- **SELECTED PASSAGE**:
The most intriguing element of “Karate Kid: Legends” is that Li is already skilled enough at kung fu to defend against multiple opponents in a street brawl, and a gifted enough teacher to fill the mentor role that would normally be occupied by a silver-haired badass. Li’s Achilles’ heel is his paralysis during life-or-death moments, a manifestation of PTSD from the death of his older brother, a kung fu student who won a tournament and was ambushed and murdered by his opponent while walking home with Li. If you’ve ever seen a movie, you’ll know that the point of introducing a problem like that is to set up the moment when the hero overcomes it.

Like every protagonist before him, Li gets bullied by bratty thugs. They train at a dojo near his school. Their leader is karate prodigy Connor Day (Aramis Knight), two-time winner of the Five Boroughs tournament. Li’s school also happens to be near an independent pizzeria owned by former boxer Victor Lipani (Joshua Jackson, who has aged into a character actor with gravitas and a warm smile). Victor’s charming and witty teenage daughter Mia (Sadie Stanley) works the cash register. She and Li hit it off. Of course, Mia was once Connor’s girlfriend. Connor’s father, who owns the dojo, is a mob-connected underworld figure who loaned Victor the money to open the pizzeria and expects to be paid back soon.

That’s a lot of connections and coincidences, and the movie is just getting warmed up. The entire franchise has an old-fashioned feeling, but “Karate Kid: Legends” pushes it to the next level. It has an ’80s-style Hollywood score, insistent and sometimes bombastic. Shot in New York and Ottawa, it makes Lower Manhattan seem as gritty and cozy as Rocky’s South Philadelphia neighborhood. Only The film is also connected to a long tradition of urban melodramas in which young people hone a skill (sometimes dancing, sometimes singing, sometimes fighting) in order to win a contest and use the prize money to rescue a financially imperiled person or institution (a dance studio, a recreation center, a grandma). This time it’s Victor’s pizzeria that needs saving. He tries to raise the loan repayment money by fighting in an underground boxing match, with Li as his trainer (a wonderful twist on the series’ master-student dynamic that could’ve driven an entire film of its own but unfortunately doesn’t). It’s not enough.

So Li trains to beat Connor in the Five Boroughs tournament so he can pay off Victor’s debt and prevent his girlfriend from having to leave New York City. Enter Mr. Han, and also, for some reason, Macchio’s Daniel Russo, who rolls into the story a week before the Five Boroughs championship. Daniel runs Mr. Miyagi’s dojo in Los Angeles, as chronicled in six seasons of “Cobra Kai.” Mr. Han, Mr. Miyagi, and Daniel are all connected. Very connected. Your mileage will vary on how convinced you are. I thought it was the worst retcon since “Terminator: Genisys” decided that the human who led the rebellion against the machines was secretly a machine himself. I also didn’t buy that even the legendary Daniel Russo could teach Li enough karate in one week to make a difference in the championship, but at least the movie is self-aware enough to let Li be amused at how farfetched it is.

- **EXERCISE REQUIREMENTS**:
1. In one to three sentences, explain why Li trains to beat Connor in the Five Boroughs tournament, according to the film review.
2. Write a continuation of the review of "Karate Kid: Legends", starting after its last sentence.
The listing comes from a separate source and has no connection to the film review.

- **GIVEN ENTRIES**:
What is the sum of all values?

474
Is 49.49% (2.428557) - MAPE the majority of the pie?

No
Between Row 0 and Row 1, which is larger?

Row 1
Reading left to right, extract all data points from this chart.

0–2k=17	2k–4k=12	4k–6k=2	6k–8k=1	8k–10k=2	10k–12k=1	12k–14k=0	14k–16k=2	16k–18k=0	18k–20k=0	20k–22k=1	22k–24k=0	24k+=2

---

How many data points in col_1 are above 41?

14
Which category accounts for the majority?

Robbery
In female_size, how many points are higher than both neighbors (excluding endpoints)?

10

- **ANSWERS TO EACH TASK**:
1. Li trains to win the tournament so he can pay off Victor's debt to Connor's father and keep Mia from having to leave New York City. Victor's own attempt to raise the repayment money in an underground boxing match, with Li as his trainer, was not enough.

2.
Written by Rob Leiber and directed by Jonathan Entwistle—who created the Netflix series “The End Of The F***ing World” and “I Am Not Okay With This”—”Karate Kid: Legends” is impressive and exasperating in its determination to squeeze every previous iteration of this story into one huge glimmering chunk of lore. (Li falling for a local businessperson’s daughter is taken from the third film, in which the destruction of the apartment complex where Daniel lived and Mr. Miyagi worked substitutes for the usual “here I am in a strange new land” trope.)

The movie is so relentless in its desire to pull everything together and not leave any threads dangling that it sprints through scenes where you might’ve wanted it to linger, rushes through the final tournament, and rarely gives any character or subplot its full attention. (At 90 minutes, it’s a rare sequel that could’ve benefited from being longer.) This is especially regrettable considering the quality of the main performances. Chan and Macchio banter and bicker like brothers and throw themselves into fight scenes, training montages, and slapstick. Wen does a lot with a little as Li’s mom. Stanley is so charming and earnest that she makes us believe every word Mia says, including lines that amount to the filmmakers begging us to accept something they know needed more work. Knight is a memorable bad guy, an angry young prince who can sneer with his eyes.

Yes, there is an incredibly difficult finishing move. Every Karate Kid movie has one. When Li decided the time was right to use his, I cheered like everyone else. There’s a reason why this tale keeps getting retold: it’s foolproof.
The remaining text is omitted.